New Measurements
Right Channel
Positive:
Output=24
R101 Vdrop =0.32
V Ground to Source=25
Q101 VGS=9.8
Negative:
Output=24
R201 Vdrop=0.26
V Ground to Source=26
Q101 VGS=5
Left Channel
Positive:
Output=24
R101 Vdrop=0.31
V Ground to Source=25
Q101 VGS=7.9
Negative:
Output=24
R101 Vdrop=0.27
V Ground to Source=25
Q201 VGS=5
The weird measurements had nothing to do with the reg. and everything to do with the way I was measuring.
The only questionable measurement now is the VGS on both positive regs. I'll get some new 9610s and see what happens.
Would it be OK to use it the way it is now?
Right Channel
Positive:
Output=24
R101 Vdrop =0.32
V Ground to Source=25
Q101 VGS=9.8
Negative:
Output=24
R201 Vdrop=0.26
V Ground to Source=26
Q101 VGS=5
Left Channel
Positive:
Output=24
R101 Vdrop=0.31
V Ground to Source=25
Q101 VGS=7.9
Negative:
Output=24
R101 Vdrop=0.27
V Ground to Source=25
Q201 VGS=5
The weird measurements had nothing to do with the reg. and everything to do with the way I was measuring.
The only questionable measurement now is the VGS on both positive regs. I'll get some new 9610s and see what happens.
Would it be OK to use it the way it is now?
Its the power. 9610 will blow if you run say 2A for a T-Amp constantly in a CCSed shunt reg. You will need BIG sinks also. 9640 is heavy duty. Slower than 9610 of course. Use it to replace both 9610 and 9530. You can find it easily in the open market.
The way they are now there is very low CCS current indicated. Trim them for 20V output and see if the 10R VR101 drop goes 2V and over.
It can be derived from what peak power it can deliver to your speakers impedance plus those few mA MAX it uses for itself because so efficient. The reg must cater for the load and the amp. And the load is speakers i.e. heavy. Can't escape it.
Also from the data sheet:
PO Output Power (Continuous Average/Channel)
THD+N = 0.1% R/L = 4Ω 13W, R/ L = 8Ω 8W
THD+N = 10% R/L = 4Ω 22W, R/ L = 8Ω 12W
My speaker is 92db (Ariel ME2); and I am planning to use one T-2040 per channel, as in passive bi-amping.

TASKS TO COMPLETE:
1. From the first set of measurements in the regulator thread, list each resistor voltage drop ("Vdrop") reading with its channel and polarity.
2. In the regulator thread, which speaker does the poster say they own, and what sensitivity is given for it?
3. Write a continuation of the regulator thread that picks up after its final sentence.
The data that comes next is unrelated to the regulator thread.

DATA:
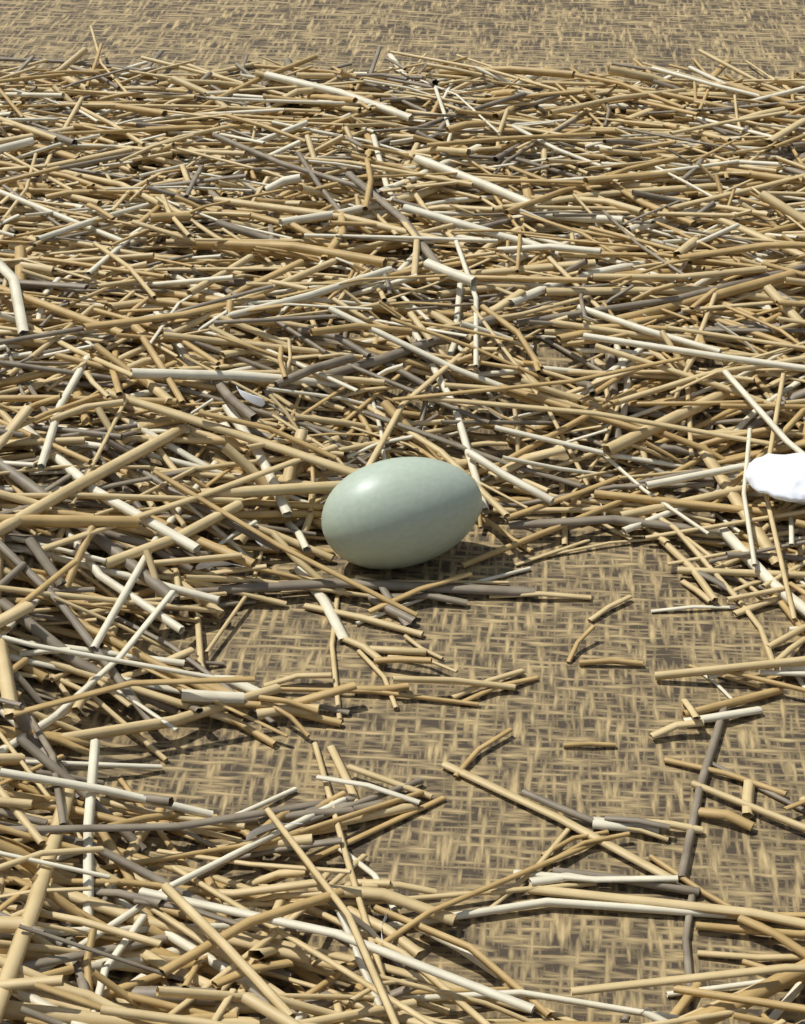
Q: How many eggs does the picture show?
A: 1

RESPONSES PER TASK:
1.
Right channel positive: 0.32
Right channel negative: 0.26
Left channel positive: 0.31
Left channel negative: 0.27

2. Ariel ME2, rated at 92 dB.

3.
From the above, can we have an idea what the peak power to the speakers?? (then plus 70-75mA (for the T amp), and plus 100mA for the reg.....is that correct??)
Cheers,
King
Considering this one channel.
Vin = {V Ground to Source} + {R101 Vdrop} = 25Vdc + 0.32Vdc = 25.32Vdc
Vout = 24Vdc
Vin-Vout = 1.32Vdrop
Am I reading the data correctly?
When building a bipolar supply to feed a preamp, where should I unite the psu output to make it +-32?
Or Can I maintain a dual mono arrangement all the way to the preamp psu input?
I'm not quite sure on how to configure the wiring and where to establish the central ground
I'll have the transformer and pre-regulator (diode bridge and CRC) in one case and the sslv boards near the preamp without the diodes, just the big reservoir cap.
Or Can I maintain a dual mono arrangement all the way to the preamp psu input?
I'm not quite sure on how to configure the wiring and where to establish the central ground
I'll have the transformer and pre-regulator (diode bridge and CRC) in one case and the sslv boards near the preamp without the diodes, just the big reservoir cap.
That is why I asked him to test with near 20V output so to see if the CCS wakes up. He could trim down to 21.5V output and he reported no significant change in R101/201 Vdrop. That is weird.
The bib pcbs are made as independent sections so the straightforward way is to use four wire secondaries (dual type transformer), each wires pair to each bib, and two bridges (available bridge diodes places are on each bib already) then unite at zero at the preamp's input. That's best.
If you must use a three wire secondaries (centre tap type transformer) with a single bridge because that is all you got, you should wire in series the (-) and (+) of the positive and negative section's reservoir capacitors respectively. Then feed the raw (+) (-) from the single bridge across them reservoirs free pins and the (0) on their common wired middle.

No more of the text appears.